Dans Une vie ordinaire, une des rares choses qu’il laissa aller à l’impression de son vivant, en 1967, une esquisse d’autobiographie écrite en octosyllabes (dite roman-poème), il se le rappelle dans une parenthèse : (Moi je l’ai rencontré un jour/Valéry dans les vespasiennes/et fait pipi tout près de lui/écoutant la chanson bien douce/qui s’écoulait de sa vessie).

En 1960, dans ses premiers Papiers collés, loin de savoir ce qui l’emporterait et quand la Faucheuse viendrait s’occuper de lui à son tour, Perros écrit : « On ne se fait pas à la mort. Elle prend toujours l’homme au dépourvu. On s’étonne. La mort est incroyable. Devant la mort, la vie baisse les yeux, a comme honte. Rien de plus sot, de plus désemparé, que la vie devant la mort et la nature. La vie, c’est-à-dire bouger, choisir, aimer, haïr, souffrir, écrire, parler, faire le singe. Il faut avoir le cœur solide pour passer outre. L’obsession de la mort, du temps, est un poison, dirai-je mortel, qui minerait toute possibilité de bonheur, si le bonheur était en ce monde autre chose qu’un vœu. »

En 1973, cinq ans avant que le crabe ne lui fasse le coup du lapin en le prenant à la gorge, Perros écrit dans ses seconds Papiers collés et non sans fierté : « Je me suis fait un non. »

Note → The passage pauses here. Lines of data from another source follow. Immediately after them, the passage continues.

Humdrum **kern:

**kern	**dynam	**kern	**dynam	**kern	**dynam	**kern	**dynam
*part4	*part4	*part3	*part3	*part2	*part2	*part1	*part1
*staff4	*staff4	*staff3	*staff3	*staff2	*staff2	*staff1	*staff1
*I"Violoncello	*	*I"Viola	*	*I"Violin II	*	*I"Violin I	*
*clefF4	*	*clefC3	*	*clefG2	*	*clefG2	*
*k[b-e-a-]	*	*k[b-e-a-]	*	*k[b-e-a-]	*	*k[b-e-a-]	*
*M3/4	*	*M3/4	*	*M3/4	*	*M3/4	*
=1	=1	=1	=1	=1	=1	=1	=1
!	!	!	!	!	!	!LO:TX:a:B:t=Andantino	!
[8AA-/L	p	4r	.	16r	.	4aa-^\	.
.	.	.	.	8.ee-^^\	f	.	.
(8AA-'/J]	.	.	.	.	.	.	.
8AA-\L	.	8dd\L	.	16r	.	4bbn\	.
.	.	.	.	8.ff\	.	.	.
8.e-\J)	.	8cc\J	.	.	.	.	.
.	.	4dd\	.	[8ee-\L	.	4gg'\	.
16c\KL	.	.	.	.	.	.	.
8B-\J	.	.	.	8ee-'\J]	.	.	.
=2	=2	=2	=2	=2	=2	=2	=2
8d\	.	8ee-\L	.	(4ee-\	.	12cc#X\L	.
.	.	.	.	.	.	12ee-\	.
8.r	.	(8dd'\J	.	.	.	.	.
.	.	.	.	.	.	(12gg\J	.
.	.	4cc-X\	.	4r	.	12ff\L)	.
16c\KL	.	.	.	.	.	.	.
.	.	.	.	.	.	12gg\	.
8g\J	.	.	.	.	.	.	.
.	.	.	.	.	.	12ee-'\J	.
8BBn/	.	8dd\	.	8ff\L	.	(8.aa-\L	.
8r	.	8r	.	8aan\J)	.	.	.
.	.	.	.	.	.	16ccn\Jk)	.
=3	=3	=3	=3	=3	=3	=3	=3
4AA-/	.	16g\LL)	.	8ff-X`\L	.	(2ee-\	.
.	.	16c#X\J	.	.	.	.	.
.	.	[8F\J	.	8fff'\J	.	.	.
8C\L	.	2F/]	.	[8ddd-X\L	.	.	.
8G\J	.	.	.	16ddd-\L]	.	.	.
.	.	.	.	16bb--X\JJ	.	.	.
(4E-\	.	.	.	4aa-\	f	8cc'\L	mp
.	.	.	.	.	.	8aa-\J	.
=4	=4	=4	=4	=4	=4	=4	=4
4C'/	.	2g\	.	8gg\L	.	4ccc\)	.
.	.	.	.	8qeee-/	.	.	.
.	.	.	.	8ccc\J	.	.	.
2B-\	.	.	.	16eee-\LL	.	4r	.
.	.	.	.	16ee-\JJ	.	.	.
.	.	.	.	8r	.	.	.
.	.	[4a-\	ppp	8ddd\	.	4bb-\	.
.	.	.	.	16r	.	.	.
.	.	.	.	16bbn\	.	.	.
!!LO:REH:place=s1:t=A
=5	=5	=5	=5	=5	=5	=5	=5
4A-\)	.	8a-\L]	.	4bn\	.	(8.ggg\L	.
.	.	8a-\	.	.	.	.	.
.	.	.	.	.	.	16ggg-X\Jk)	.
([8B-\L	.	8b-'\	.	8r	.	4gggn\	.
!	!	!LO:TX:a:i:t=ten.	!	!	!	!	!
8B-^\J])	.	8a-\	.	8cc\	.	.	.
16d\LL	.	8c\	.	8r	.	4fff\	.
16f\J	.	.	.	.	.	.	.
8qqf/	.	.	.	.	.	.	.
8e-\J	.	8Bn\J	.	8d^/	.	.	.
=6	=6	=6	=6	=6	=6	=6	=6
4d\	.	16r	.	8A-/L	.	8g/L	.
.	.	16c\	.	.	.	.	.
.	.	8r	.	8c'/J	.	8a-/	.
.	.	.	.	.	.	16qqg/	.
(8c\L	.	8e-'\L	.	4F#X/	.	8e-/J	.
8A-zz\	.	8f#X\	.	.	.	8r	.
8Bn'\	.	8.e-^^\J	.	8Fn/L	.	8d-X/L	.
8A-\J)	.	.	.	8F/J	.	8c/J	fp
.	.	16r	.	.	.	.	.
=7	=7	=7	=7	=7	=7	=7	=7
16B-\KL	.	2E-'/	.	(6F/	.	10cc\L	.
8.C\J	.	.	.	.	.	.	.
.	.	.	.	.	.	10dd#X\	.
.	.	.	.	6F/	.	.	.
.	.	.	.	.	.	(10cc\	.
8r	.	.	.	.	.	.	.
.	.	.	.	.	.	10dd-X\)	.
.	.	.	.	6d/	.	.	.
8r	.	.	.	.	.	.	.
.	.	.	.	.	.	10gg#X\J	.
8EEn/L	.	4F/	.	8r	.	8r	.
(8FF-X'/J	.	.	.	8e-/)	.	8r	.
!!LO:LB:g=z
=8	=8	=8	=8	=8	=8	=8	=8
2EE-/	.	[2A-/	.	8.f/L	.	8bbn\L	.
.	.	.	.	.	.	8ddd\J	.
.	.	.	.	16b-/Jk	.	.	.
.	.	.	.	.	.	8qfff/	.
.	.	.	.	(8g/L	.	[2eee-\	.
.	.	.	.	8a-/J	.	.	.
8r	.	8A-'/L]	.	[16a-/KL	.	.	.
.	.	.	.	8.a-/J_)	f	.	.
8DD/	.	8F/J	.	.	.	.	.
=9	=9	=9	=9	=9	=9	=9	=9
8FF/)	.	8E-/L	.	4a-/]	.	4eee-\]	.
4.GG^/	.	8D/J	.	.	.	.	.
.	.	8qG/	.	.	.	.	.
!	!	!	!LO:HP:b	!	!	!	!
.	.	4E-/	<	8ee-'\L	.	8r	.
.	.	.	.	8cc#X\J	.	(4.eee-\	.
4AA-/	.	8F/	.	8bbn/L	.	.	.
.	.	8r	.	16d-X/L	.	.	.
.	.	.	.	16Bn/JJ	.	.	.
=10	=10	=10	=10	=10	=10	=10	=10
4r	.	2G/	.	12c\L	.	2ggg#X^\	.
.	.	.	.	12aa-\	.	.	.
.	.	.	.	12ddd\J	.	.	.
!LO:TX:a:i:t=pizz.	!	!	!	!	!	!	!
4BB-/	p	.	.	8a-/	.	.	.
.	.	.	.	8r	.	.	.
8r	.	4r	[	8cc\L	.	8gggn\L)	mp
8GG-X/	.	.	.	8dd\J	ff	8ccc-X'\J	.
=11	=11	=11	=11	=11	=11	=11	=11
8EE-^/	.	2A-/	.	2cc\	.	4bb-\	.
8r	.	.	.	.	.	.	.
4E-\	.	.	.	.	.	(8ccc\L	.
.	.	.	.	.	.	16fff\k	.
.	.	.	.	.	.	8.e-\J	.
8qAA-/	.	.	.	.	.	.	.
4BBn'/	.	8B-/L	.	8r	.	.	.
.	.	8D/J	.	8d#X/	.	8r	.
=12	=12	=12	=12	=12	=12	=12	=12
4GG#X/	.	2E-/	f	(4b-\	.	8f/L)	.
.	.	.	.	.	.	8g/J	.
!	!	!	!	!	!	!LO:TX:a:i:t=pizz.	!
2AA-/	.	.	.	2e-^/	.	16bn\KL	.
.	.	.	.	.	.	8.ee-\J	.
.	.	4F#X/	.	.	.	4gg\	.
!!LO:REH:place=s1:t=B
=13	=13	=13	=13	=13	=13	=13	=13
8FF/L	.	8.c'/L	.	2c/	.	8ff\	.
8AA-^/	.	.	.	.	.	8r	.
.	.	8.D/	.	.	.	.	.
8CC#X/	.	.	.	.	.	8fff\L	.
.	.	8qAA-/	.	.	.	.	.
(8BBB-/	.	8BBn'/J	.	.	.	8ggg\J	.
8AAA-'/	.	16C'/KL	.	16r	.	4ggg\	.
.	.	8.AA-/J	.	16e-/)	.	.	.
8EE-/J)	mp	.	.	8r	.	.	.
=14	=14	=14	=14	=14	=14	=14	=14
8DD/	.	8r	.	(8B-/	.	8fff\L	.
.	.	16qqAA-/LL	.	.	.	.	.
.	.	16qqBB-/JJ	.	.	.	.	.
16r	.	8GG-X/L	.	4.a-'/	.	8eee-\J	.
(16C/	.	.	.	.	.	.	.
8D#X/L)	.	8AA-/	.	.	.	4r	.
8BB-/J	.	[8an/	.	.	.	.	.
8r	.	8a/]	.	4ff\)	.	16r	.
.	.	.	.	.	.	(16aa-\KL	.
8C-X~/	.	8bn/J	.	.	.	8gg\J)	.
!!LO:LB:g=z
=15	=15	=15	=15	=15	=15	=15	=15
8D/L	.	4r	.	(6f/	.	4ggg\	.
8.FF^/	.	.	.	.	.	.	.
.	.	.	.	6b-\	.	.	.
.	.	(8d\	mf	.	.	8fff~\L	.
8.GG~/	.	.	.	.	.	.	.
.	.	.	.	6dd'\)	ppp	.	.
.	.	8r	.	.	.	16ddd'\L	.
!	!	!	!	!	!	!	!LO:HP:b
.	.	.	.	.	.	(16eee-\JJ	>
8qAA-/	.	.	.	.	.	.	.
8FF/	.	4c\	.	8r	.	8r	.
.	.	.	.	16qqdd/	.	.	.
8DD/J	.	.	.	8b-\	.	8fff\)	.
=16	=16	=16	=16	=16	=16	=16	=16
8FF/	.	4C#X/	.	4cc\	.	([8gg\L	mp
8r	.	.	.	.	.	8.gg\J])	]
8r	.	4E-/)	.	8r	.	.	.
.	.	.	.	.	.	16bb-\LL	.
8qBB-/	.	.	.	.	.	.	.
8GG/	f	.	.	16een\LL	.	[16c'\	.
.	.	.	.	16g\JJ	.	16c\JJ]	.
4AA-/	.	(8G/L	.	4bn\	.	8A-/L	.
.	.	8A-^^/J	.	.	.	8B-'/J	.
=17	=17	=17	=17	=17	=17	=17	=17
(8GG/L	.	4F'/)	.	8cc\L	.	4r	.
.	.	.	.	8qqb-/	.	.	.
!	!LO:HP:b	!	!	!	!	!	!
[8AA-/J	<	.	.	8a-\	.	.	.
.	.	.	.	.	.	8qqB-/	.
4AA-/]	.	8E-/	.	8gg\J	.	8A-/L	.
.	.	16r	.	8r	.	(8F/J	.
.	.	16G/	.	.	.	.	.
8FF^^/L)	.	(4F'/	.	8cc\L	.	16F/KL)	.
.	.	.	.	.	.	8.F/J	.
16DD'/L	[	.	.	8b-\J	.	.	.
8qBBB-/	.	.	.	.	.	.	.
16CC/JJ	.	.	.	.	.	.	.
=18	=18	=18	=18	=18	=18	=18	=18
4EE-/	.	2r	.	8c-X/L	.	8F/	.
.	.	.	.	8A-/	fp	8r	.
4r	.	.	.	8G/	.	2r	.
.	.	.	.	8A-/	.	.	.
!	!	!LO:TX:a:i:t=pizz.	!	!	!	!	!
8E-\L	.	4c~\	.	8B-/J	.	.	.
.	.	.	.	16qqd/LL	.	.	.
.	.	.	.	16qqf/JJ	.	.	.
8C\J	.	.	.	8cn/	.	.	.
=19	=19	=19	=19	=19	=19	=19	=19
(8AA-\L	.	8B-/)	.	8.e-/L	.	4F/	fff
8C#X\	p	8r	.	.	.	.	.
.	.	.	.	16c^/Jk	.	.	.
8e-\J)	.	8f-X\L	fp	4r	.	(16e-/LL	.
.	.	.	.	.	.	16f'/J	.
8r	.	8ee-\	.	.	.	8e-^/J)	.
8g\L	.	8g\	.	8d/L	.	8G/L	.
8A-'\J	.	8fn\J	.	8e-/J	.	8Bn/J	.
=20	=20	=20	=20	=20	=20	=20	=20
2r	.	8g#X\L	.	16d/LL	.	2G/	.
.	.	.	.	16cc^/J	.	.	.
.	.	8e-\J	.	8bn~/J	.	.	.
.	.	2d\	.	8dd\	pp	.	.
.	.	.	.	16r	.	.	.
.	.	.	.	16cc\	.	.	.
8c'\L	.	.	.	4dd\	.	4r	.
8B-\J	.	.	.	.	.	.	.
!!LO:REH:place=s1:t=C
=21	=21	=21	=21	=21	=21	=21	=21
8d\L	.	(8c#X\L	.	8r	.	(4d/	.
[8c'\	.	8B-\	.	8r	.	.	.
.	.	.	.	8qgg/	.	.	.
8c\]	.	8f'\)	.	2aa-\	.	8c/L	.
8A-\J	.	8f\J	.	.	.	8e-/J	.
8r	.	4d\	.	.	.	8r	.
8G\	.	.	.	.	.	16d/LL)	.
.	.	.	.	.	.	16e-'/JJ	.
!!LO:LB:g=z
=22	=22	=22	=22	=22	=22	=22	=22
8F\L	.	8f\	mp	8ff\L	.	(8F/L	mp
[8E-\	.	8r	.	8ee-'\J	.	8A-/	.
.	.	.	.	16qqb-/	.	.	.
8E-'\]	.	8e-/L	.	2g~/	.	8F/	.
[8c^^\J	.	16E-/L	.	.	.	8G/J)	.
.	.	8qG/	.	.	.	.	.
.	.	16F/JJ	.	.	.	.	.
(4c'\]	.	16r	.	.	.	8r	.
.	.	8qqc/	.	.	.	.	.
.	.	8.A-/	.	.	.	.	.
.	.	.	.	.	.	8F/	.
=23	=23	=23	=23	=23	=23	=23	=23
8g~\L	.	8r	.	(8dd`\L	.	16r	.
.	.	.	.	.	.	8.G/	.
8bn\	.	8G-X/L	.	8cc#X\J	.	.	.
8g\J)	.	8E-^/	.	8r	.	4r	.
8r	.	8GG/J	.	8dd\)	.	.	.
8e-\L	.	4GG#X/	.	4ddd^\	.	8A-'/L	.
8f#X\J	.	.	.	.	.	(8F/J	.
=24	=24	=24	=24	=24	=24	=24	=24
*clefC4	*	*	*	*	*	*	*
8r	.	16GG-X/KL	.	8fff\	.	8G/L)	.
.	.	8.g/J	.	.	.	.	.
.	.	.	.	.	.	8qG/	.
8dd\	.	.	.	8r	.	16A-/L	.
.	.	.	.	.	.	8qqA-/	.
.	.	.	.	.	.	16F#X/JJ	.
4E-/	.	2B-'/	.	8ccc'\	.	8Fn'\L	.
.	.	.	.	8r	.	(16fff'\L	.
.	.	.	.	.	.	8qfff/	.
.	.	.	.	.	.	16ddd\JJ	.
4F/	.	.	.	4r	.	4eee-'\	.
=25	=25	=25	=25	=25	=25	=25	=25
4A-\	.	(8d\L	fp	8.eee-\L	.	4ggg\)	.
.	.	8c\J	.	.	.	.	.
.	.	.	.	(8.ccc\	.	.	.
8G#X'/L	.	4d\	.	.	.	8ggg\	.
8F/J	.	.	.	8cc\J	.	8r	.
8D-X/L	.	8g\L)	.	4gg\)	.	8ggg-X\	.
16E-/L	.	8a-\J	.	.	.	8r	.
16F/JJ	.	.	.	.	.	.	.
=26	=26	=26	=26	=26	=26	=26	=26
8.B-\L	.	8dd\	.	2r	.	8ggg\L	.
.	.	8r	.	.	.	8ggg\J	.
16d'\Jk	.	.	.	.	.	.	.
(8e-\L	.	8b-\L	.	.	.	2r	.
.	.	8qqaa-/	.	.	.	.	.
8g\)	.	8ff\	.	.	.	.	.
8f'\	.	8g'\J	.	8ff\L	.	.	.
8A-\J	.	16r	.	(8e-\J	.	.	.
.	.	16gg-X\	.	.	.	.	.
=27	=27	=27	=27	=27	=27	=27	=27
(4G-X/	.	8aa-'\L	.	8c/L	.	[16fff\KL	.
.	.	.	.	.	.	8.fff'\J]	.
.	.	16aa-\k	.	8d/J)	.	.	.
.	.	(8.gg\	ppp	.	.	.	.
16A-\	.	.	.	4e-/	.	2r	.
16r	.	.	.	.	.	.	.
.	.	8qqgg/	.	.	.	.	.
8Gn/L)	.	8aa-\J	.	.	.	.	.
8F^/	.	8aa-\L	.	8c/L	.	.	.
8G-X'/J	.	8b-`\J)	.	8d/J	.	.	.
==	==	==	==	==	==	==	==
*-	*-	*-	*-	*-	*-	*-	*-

Georges Perros tendait à être, comme son autre écrivain idéal, Joseph Joubert, un maître du renoncement ; secrétaire discret de Diderot, amant secret de la femme de Restif de la Bretonne, ce Joubert écrivit toute sa vie sans jamais rien publier d’autre que lettres et notes, se gardant, comme un exégète le rapportera, « une extrême pudeur, sachant qu’à montrer ses dépôts, il en aurait diminué, éventé, empêché l’impalpable fermentation ».

Ce sont d’abord des « noteurs », ces écrivains qui, comme Perros à Douarnenez ou le regretté Jean-Pierre Issenhuth à Laval, préféraient commenter qu’inventer, frictionner le sens qu’imaginer du fictionnel. Ses dépôts réunis dans le gros Quarto qui lui est consacré vous rafraîchiront le cogito. Ce sont autant de flaques d’écriture dans lesquelles on saute avec joie, à yeux joints.